Multidisciplinary research institutes are not new as a concept – there are plenty of examples in the United States and a growing number in the UK. But I believe the approach we will take at Leicester will be distinctive, and the timing of our launch is significant, given the current policy environment.
The word ‘institute’ has a certain cachet, but without careful management there is a risk that they can become little more than coalitions of the willing sustained by heroes. They should be ongoing ventures that are more targeted than research networks where people from various disciplines are simply encouraged to work together.
As our Richard III research has shown, Leicester already has a strong track record of multidisciplinary working, but we want to build on this and take it to the next level in our institutes, which will act as beacons of excellence across areas where we are particularly strong.
As we establish the institutes, we will also be grappling with the challenges of funding, governance and internal communication that other universities seeking to follow a similar route also face.
In order to deliver what we are asking of them, our institutes will have their own budgets and a good level of autonomy, underpinned by clear measures of performance. That does not sit well with the traditional structure of an institution where departments are like the vertical pillars through which research funding usually flows. The institutes need to be more like horizontal girders of research excellence spanning the university.
Getting buy-in
Failure to achieve buy-in for institutes across the institution has been a stumbling block for universities in the past. It is important to get across to staff the clear message that we are not throwing all our eggs in one basket, and that we will continue to support excellent research outside of the institutes.
We must establish a 'win-win' situation in which the institutes generate additional research income that will benefit all staff, whether or not they are themselves working within one.
They will also help produce and train academics with experience of multidisciplinary work. This should prove invaluable for the future supply of peer reviewers who will be better able to assess the value of multidisciplinary research, creating the kind of virtuous cycle we aspire to.
We expect students will also become involved, both at postgraduate and undergraduate levels. We are already paving the way for a new generation of multidisciplinary thinkers through our Pathways programme – one of the most flexible curriculums in the UK – which allows students to combine insights from different disciplines to achieve a broader understanding. They will be able to take this a step further by working on research projects inspired and supported by the institutes.
Of course, our move in this direction does not mean we do not recognise the continuing importance of employing academics who have been trained in single disciplines and have a very valuable expertise and experience that comes from that grounding.
The foundations of multidisciplinary work are strong disciplines. But we need a cadre of people who can think across disciplines more freely.

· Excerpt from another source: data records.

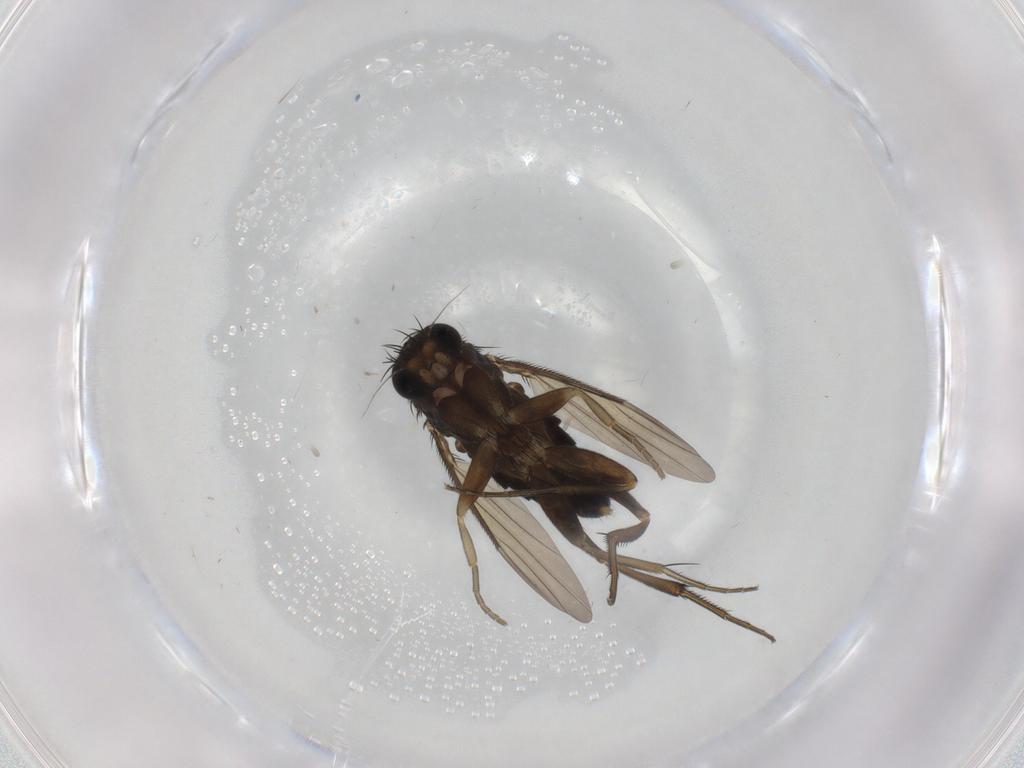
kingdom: Animalia
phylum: Arthropoda
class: Insecta
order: Diptera
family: Phoridae
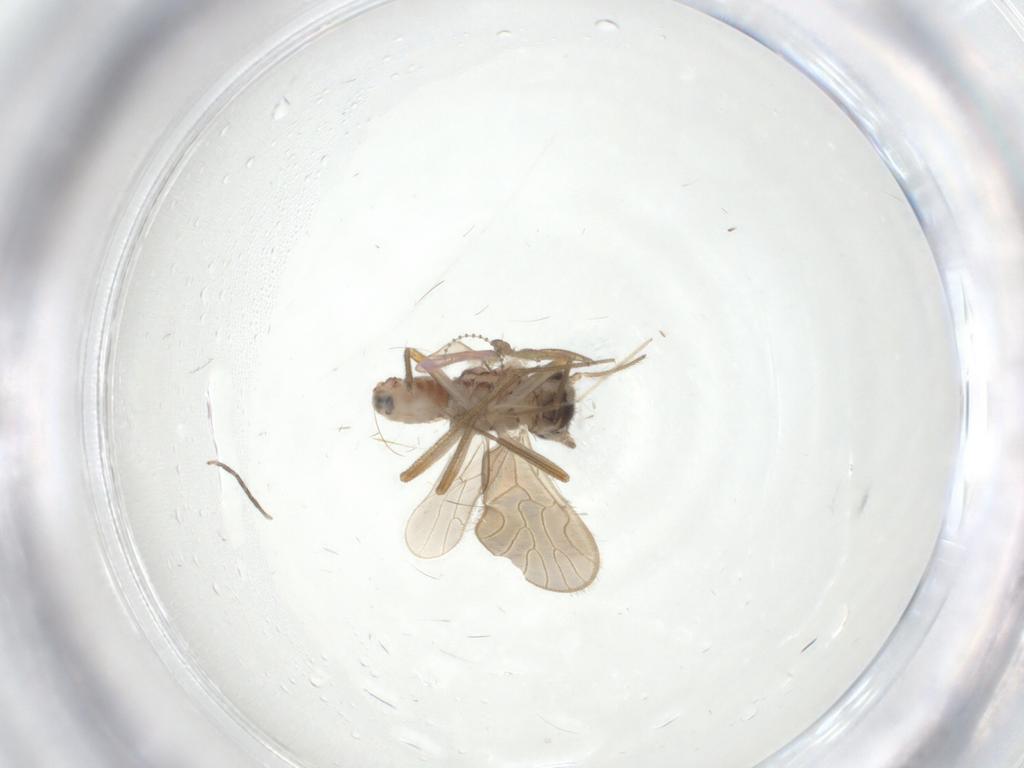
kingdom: Animalia
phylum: Arthropoda
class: Insecta
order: Psocodea
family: Mesopsocidae
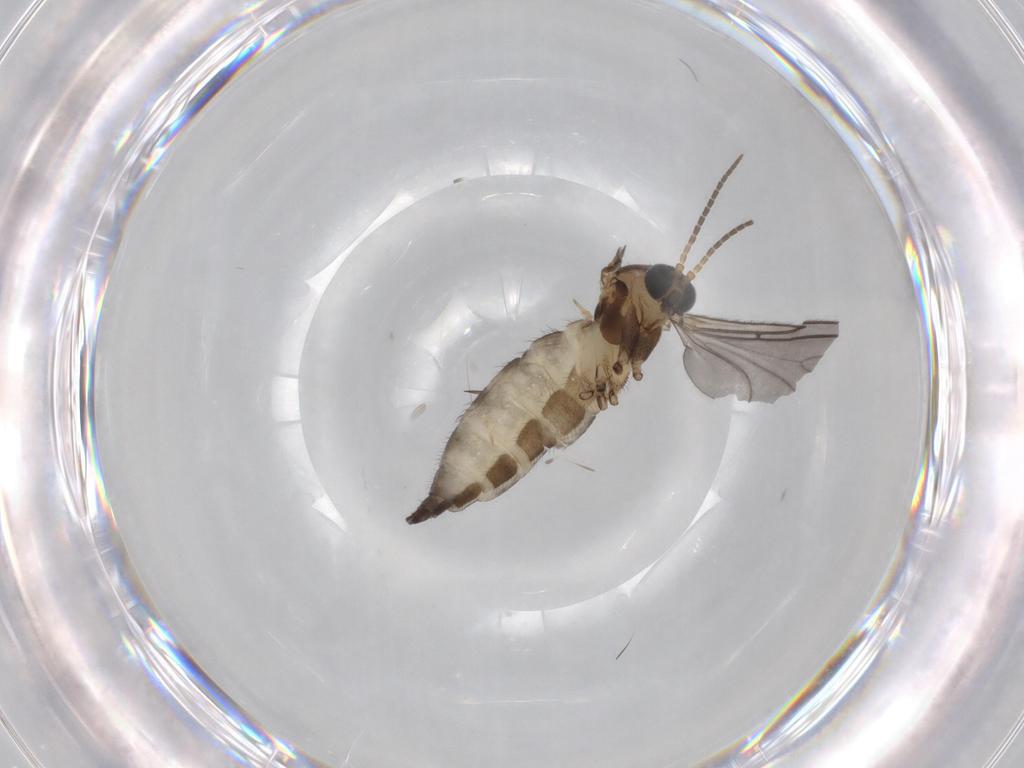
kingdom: Animalia
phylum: Arthropoda
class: Insecta
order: Diptera
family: Sciaridae
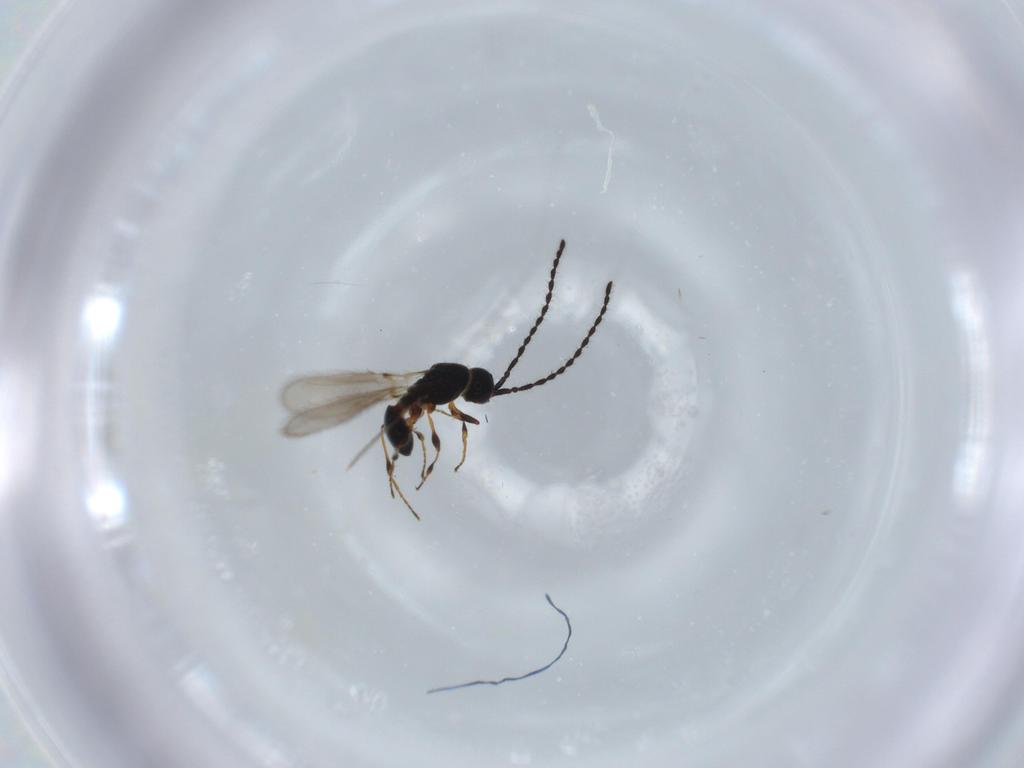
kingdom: Animalia
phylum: Arthropoda
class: Insecta
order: Hymenoptera
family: Diapriidae
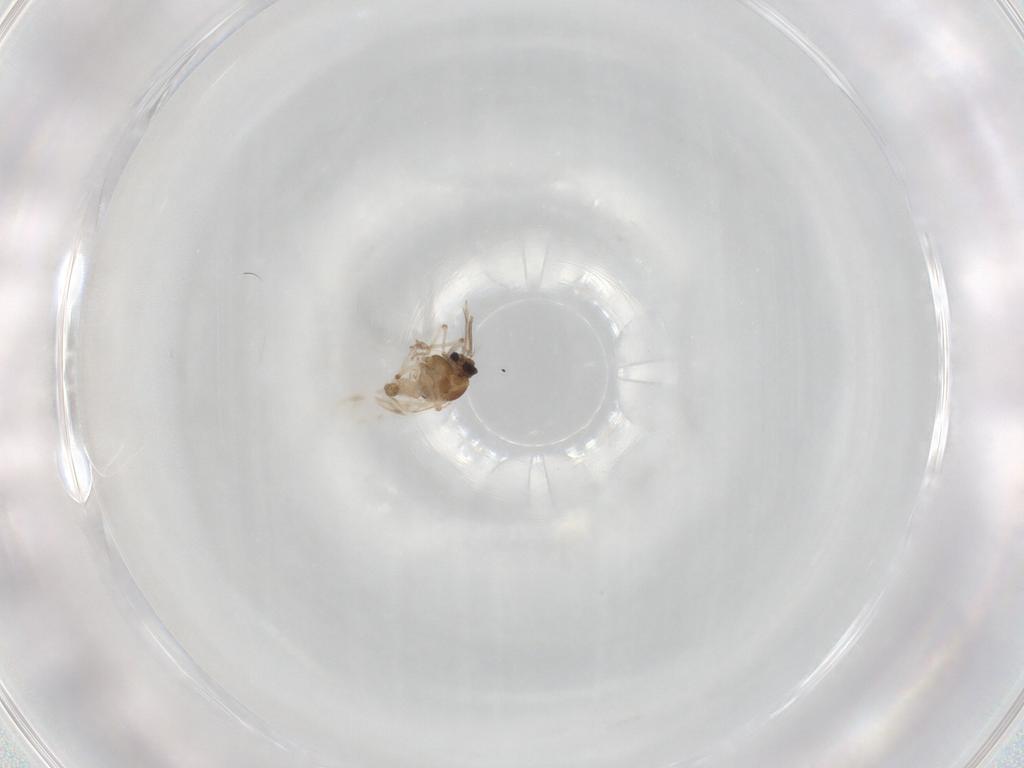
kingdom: Animalia
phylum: Arthropoda
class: Insecta
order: Diptera
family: Ceratopogonidae
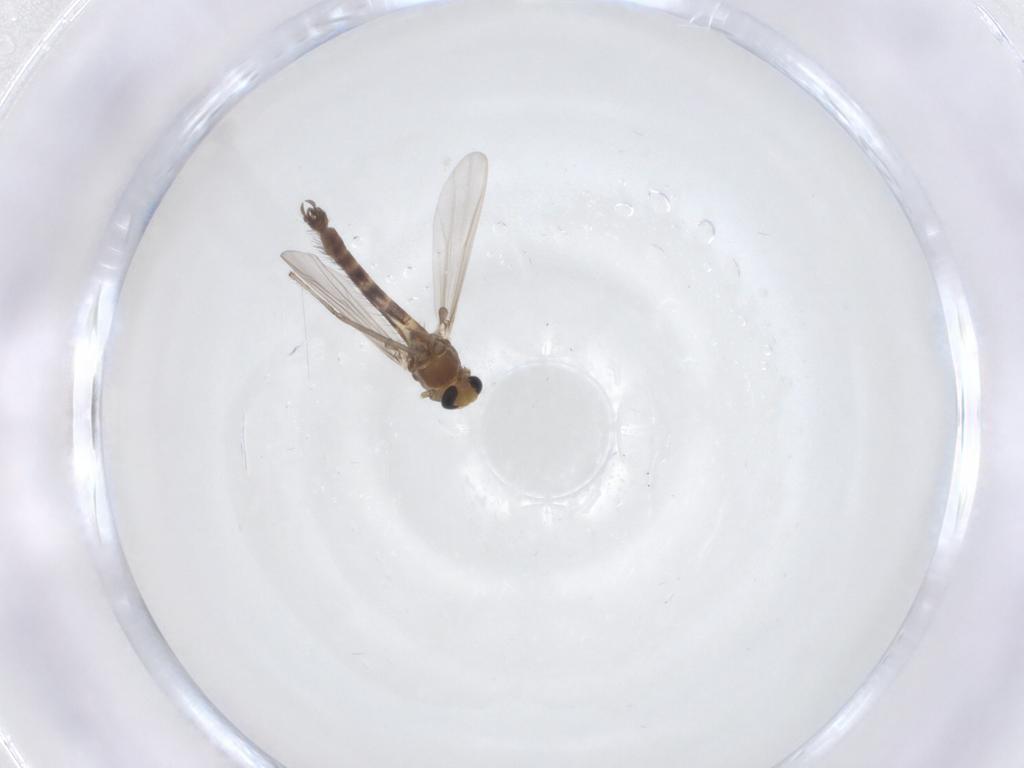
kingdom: Animalia
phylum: Arthropoda
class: Insecta
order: Diptera
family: Chironomidae
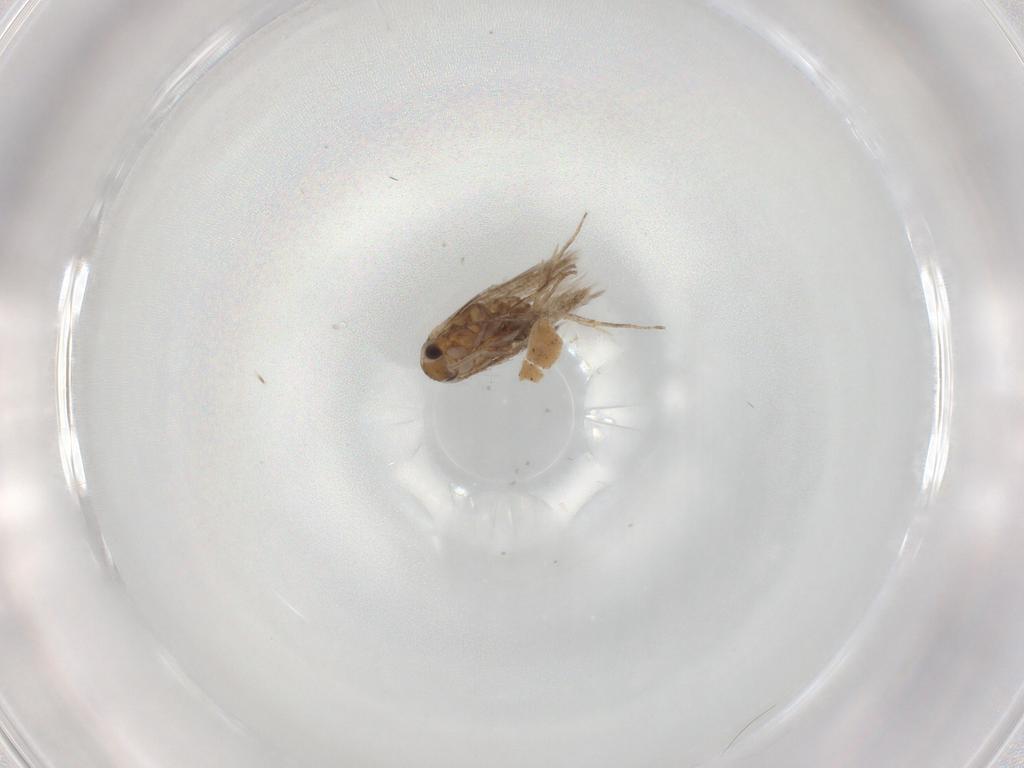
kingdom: Animalia
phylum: Arthropoda
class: Insecta
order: Lepidoptera
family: Nymphalidae
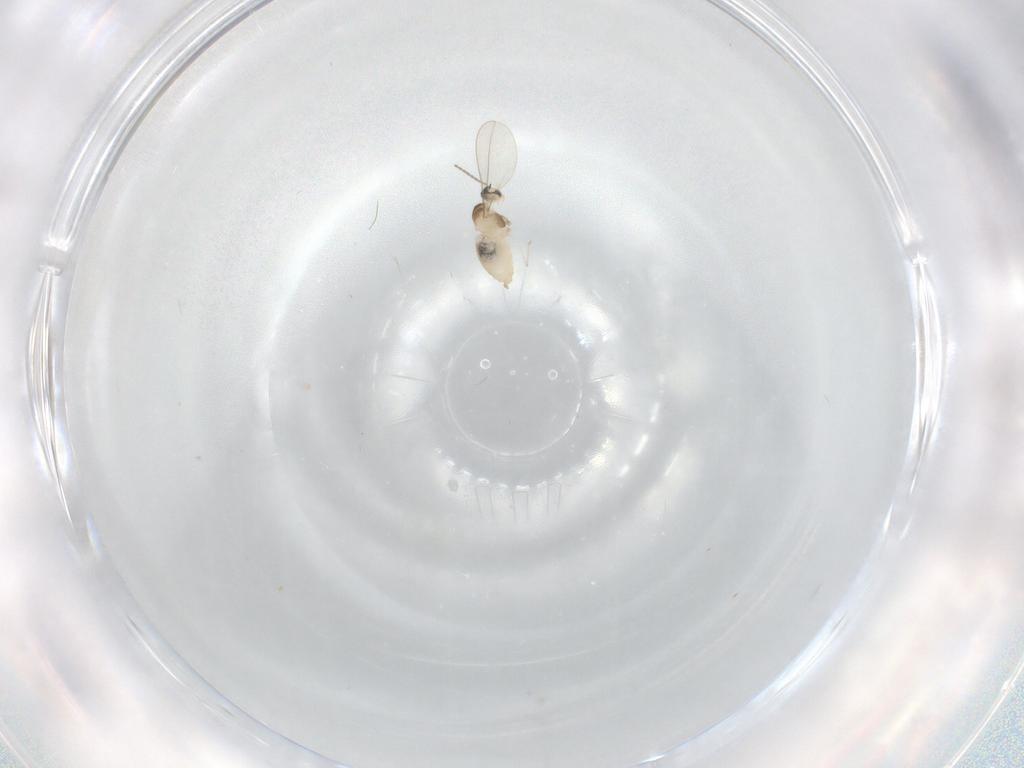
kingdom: Animalia
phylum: Arthropoda
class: Insecta
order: Diptera
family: Cecidomyiidae
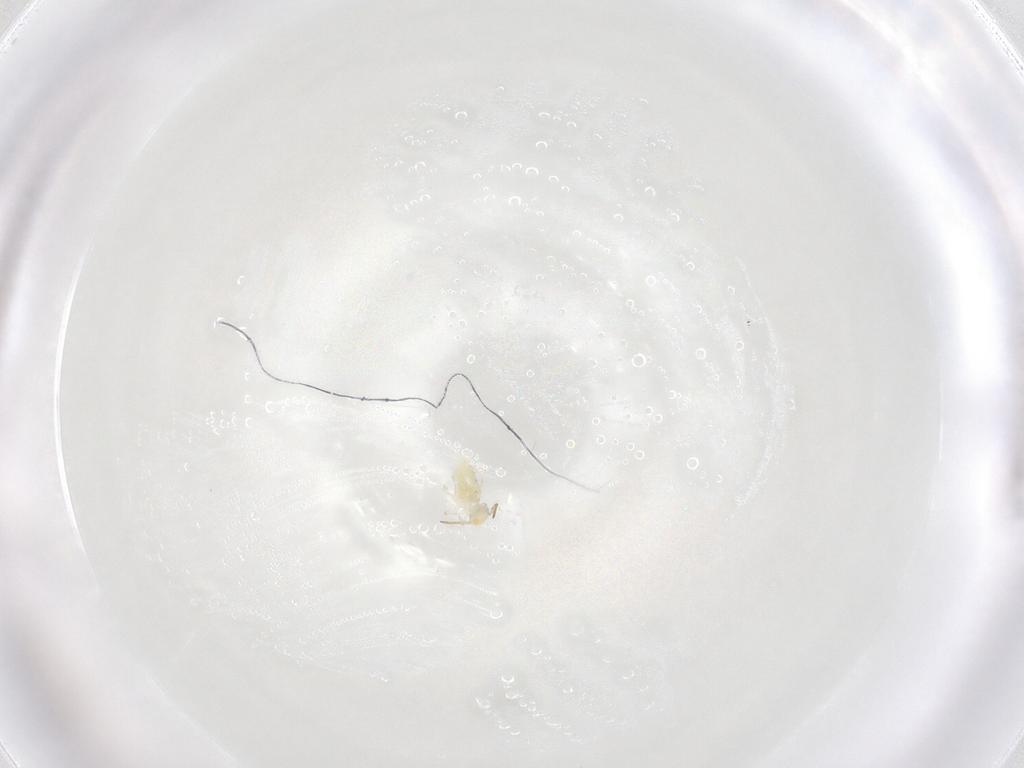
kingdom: Animalia
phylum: Arthropoda
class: Collembola
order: Symphypleona
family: Bourletiellidae
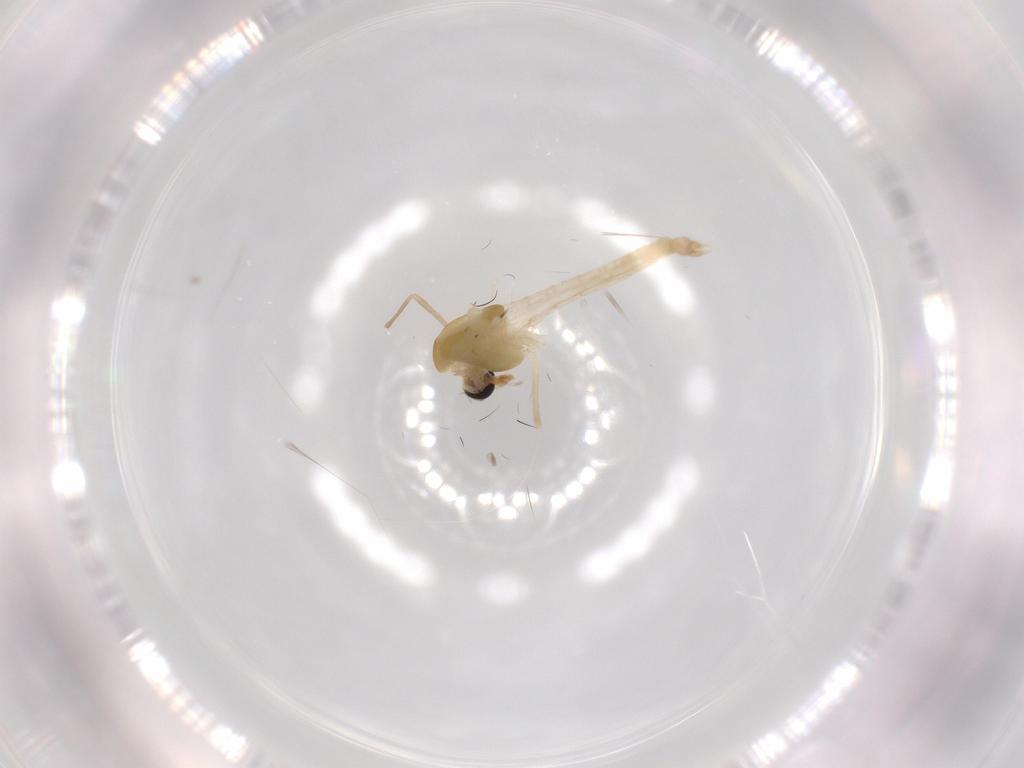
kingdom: Animalia
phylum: Arthropoda
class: Insecta
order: Diptera
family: Chironomidae
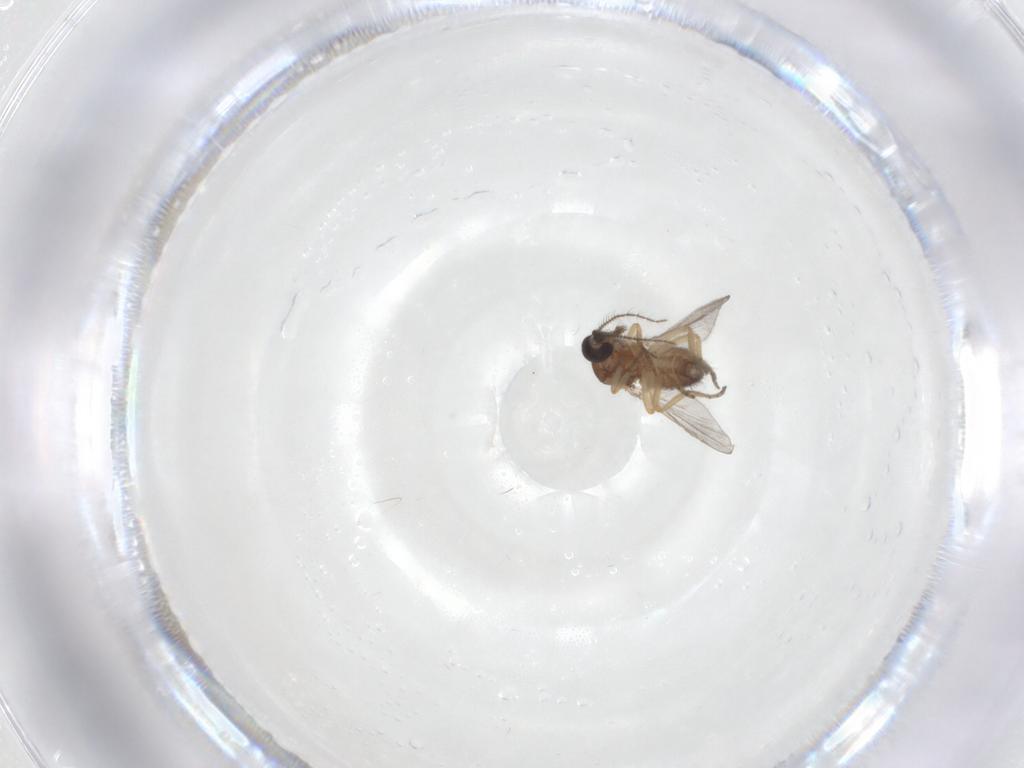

We also believe that the new research landscape will boost multidisciplinary research and innovation between universities – both at home and abroad – and particularly between those that already collaborate within their region. The recent launch of Midlands Innovation, which includes six research intensive universities in our region, is an excellent example.
We have to recognise that intra-university research runs a risk of not having the very best minds working together. We need a system that allows increasingly fluid interaction between researchers wherever they may be based.
Some in the sector may see aspects of the proposed changes as a threat, but we think these concerns are outweighed by the opportunities. Ultimately, what we are striving to create is a more balanced research ecosystem that will leave us better placed to stimulate imaginative thinking and achieve advances in our understanding of the world around us.
Professor Paul Boyle is vice-chancellor and president of the University of Leicester, UK.